The resolutions sent up by the Georgia Convention give in emphatic and succinct terms the views of that body on this important subject, but are so framed as not to be adapted for direct action by this Convention, and complying with the suggestion of the Georgia Convention, your Committee deem it appropriate that resolutions be specially framed and submitted for action by this body as follows:

God speed the day that, when by suggestions like those we here submit, or by better ones, if any can make them, men and women and girl children, and all the innocent and the good, may be safe as they come and go, and in their homes, whether such homes be in castle or cabin!

The law is very weak and imperfect. “We speak this to our shame.” But lynching is not the remedy. Lynching blunts the public conscience, undermines the foundations on which society stands, and if unchecked will bring on anarchy.

We should not stop with merely writing and teaching and praying against the lynchers, leaving the helpless and innocent victims of crime with no adequate or sufficient protection. Our condemnation is due with equal emphasis, and in many cases with much greater emphasis, against the horrible crimes which cause the lynchings.

President Roosevelt, in a public address delivered at Little Rock, Ark., in October of last year, as reported at the time in the public press, amongst other things said:

“We urgently need in this country methods for expediting punishment–methods for doing away with delay, methods which will secure to the public an even chance with the criminal. At the present the right of appeals is in criminal cases so abused as to make it a matter of the utmost difficulty ultimately to punish a man sufficiently rich or sufficiently influential to command really good legal talent.

“If the law is reasonably speedy and reasonably sure, it takes away one great excuse for lawlessness. If some horrible crime is committed, and the people feel that under the best circumstances there will be an indefinite delay in the punishment of the criminal, and that the punishment will be uncertain, even when the time for administration of it comes, then a premium is put on that kind of law breaking which more than other is a menace to the law.

- _TASKS FOR THIS EXERCISE_
1. Which lines of the rows contain the string "PaLM"? Pick out and copy each one, treating uppercase and lowercase as different.
2. Can you supply the next part of the committee report on lynching, starting right after its last sentence?

- _PROVIDED DATA_
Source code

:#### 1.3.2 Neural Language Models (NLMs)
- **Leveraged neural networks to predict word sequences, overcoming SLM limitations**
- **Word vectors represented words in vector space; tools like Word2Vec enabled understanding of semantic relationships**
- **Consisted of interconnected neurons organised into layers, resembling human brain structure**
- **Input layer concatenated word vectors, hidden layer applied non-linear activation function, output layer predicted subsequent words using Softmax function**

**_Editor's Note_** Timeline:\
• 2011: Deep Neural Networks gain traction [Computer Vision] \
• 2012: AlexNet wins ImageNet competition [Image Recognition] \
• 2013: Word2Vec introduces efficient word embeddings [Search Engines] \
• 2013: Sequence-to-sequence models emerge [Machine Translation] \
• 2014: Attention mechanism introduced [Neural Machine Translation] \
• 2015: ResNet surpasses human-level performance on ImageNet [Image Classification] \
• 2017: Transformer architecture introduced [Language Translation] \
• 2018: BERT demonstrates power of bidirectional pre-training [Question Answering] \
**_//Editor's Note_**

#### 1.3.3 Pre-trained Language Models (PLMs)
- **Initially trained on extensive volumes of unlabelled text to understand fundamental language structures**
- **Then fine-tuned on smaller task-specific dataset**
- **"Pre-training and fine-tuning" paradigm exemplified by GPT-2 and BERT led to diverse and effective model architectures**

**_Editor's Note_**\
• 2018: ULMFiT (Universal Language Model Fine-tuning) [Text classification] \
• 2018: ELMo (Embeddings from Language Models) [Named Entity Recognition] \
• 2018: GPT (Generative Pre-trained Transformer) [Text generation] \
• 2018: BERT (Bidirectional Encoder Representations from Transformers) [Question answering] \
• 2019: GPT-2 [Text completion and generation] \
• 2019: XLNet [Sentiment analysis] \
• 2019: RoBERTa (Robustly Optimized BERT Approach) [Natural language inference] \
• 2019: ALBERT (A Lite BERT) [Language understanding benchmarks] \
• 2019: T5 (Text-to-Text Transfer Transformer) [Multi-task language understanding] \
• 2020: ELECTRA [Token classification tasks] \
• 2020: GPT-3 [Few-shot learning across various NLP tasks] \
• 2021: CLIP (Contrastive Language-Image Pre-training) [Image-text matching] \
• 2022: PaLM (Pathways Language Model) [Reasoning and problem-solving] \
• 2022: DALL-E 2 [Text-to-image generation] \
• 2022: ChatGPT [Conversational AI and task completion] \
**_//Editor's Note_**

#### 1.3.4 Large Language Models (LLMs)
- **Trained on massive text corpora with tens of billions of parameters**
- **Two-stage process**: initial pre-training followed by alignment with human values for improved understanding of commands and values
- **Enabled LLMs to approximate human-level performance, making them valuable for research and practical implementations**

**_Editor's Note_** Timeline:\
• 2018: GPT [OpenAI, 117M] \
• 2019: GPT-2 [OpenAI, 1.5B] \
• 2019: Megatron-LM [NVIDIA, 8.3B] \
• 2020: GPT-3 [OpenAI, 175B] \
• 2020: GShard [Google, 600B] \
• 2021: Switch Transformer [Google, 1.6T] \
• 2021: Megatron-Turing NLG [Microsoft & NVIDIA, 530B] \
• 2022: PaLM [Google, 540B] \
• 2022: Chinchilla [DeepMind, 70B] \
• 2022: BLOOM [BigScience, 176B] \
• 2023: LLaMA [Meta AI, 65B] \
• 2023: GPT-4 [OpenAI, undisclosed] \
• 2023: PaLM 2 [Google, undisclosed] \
--
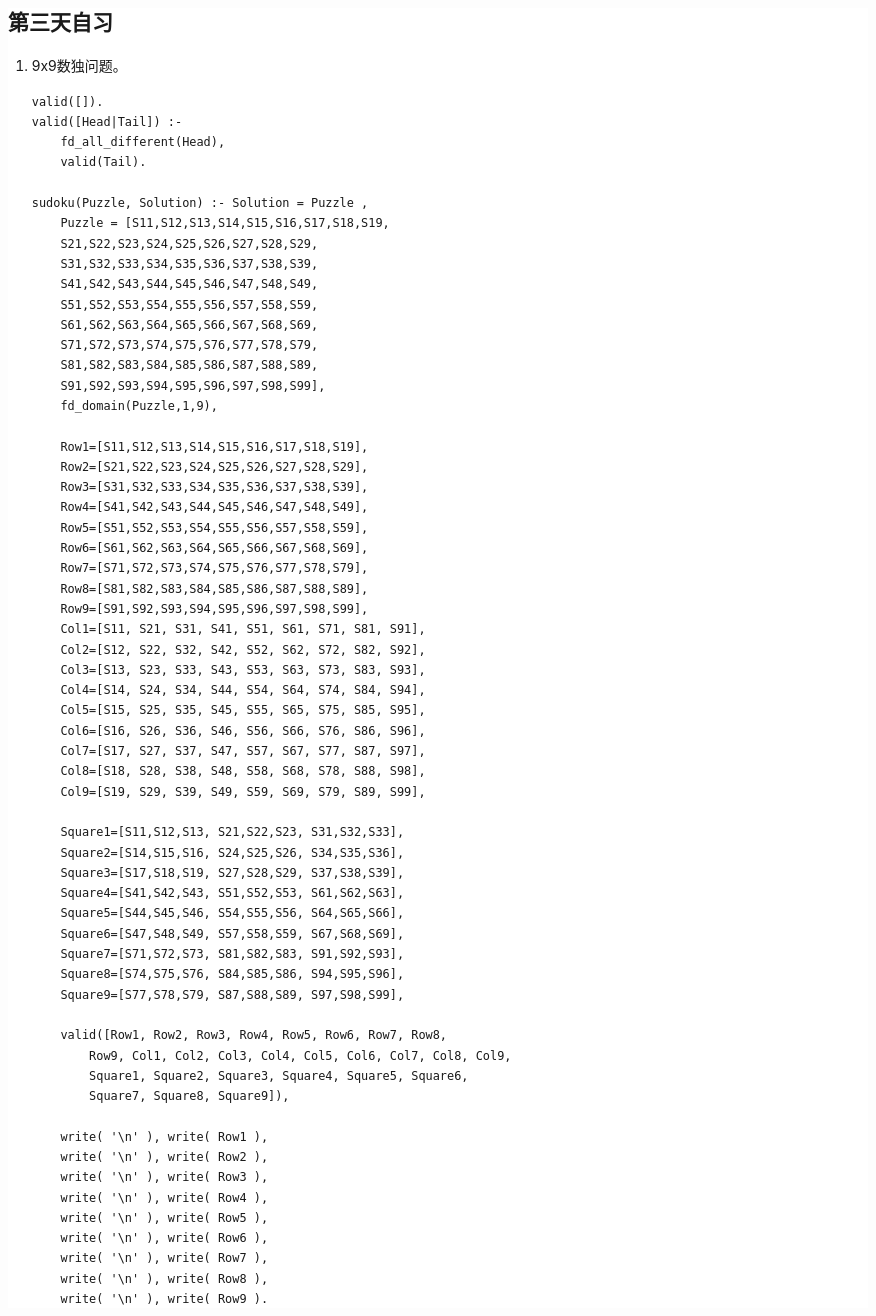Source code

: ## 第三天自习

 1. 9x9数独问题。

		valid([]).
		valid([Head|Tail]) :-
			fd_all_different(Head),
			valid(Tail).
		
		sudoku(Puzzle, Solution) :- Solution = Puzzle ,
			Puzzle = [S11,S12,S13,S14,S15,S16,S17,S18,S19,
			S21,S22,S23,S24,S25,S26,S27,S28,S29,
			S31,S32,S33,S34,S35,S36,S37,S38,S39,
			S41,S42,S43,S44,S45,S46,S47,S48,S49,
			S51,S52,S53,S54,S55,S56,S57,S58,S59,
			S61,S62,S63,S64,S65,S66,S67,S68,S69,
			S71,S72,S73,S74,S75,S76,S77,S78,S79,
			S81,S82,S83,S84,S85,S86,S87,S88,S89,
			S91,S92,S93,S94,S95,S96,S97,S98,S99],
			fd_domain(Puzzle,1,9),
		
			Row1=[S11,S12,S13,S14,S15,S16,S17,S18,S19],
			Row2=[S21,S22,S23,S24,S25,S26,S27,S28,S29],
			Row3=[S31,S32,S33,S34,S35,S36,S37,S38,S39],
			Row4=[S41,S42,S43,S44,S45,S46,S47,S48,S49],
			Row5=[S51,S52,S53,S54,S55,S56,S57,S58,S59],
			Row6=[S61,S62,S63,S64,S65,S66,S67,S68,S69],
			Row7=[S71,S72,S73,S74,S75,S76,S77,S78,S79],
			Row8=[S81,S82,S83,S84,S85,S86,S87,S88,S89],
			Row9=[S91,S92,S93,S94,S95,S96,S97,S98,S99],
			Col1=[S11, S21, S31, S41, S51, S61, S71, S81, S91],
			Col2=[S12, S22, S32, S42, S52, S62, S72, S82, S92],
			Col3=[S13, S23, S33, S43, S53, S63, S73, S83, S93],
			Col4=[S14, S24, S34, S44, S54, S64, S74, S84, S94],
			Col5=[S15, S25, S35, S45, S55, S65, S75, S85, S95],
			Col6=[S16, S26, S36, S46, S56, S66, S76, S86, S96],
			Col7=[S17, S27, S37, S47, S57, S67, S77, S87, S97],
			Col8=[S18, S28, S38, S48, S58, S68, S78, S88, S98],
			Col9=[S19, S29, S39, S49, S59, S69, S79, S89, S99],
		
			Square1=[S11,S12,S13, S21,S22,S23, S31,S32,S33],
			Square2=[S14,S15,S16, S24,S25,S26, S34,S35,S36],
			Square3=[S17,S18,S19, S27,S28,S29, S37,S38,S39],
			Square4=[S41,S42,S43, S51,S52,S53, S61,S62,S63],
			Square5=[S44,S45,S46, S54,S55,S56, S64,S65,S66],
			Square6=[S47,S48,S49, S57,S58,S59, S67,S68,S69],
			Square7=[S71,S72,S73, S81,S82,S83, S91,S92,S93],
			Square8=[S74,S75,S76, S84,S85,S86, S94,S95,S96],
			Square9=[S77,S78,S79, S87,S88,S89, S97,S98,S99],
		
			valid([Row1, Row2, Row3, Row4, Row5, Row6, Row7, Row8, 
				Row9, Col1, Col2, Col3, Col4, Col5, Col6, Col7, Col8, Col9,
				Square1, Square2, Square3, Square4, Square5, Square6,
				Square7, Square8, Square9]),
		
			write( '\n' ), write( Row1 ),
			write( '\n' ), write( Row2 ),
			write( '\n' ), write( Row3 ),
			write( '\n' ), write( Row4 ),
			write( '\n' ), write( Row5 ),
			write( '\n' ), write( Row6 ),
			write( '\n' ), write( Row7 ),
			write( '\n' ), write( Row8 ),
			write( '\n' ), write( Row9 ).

- _TASK RESULTS_
1.
• 2022: PaLM (Pathways Language Model) [Reasoning and problem-solving] \
• 2022: PaLM [Google, 540B] \
• 2023: PaLM 2 [Google, undisclosed] \

2.
“I earnestly hope that some substantial improvement shall be made in the direction of securing greater expedition and greater certainty in the administration of justice, especially in the administration of criminal justice.”

Let it be observed that the complaint here is not in regard to what the law declares to be crime or in the punishment which the law denounces against crimes, but the difficulty lies in the remedies given in legal administration for the enforcement of the law; the trouble being, not as to what the law is, but as to carrying it into effect.

The daily papers are teeming with accounts of horrible tragedies and crimes, and they seem to be growing worse and more numerous. The law as now contrived, in the hands of offenders of all classes, offenders and defenders, who know how to use or misuse the law, is but a poor protection and dependence for the innocent and the good.

The evils above named and the remedies needed are confined to no part of the United States, but crimes and lynchings have become so general and so frequent in nearly all parts of our common country as to form an appalling aggregate–enough to make any Christian shudder or sadden the heart of a patriot.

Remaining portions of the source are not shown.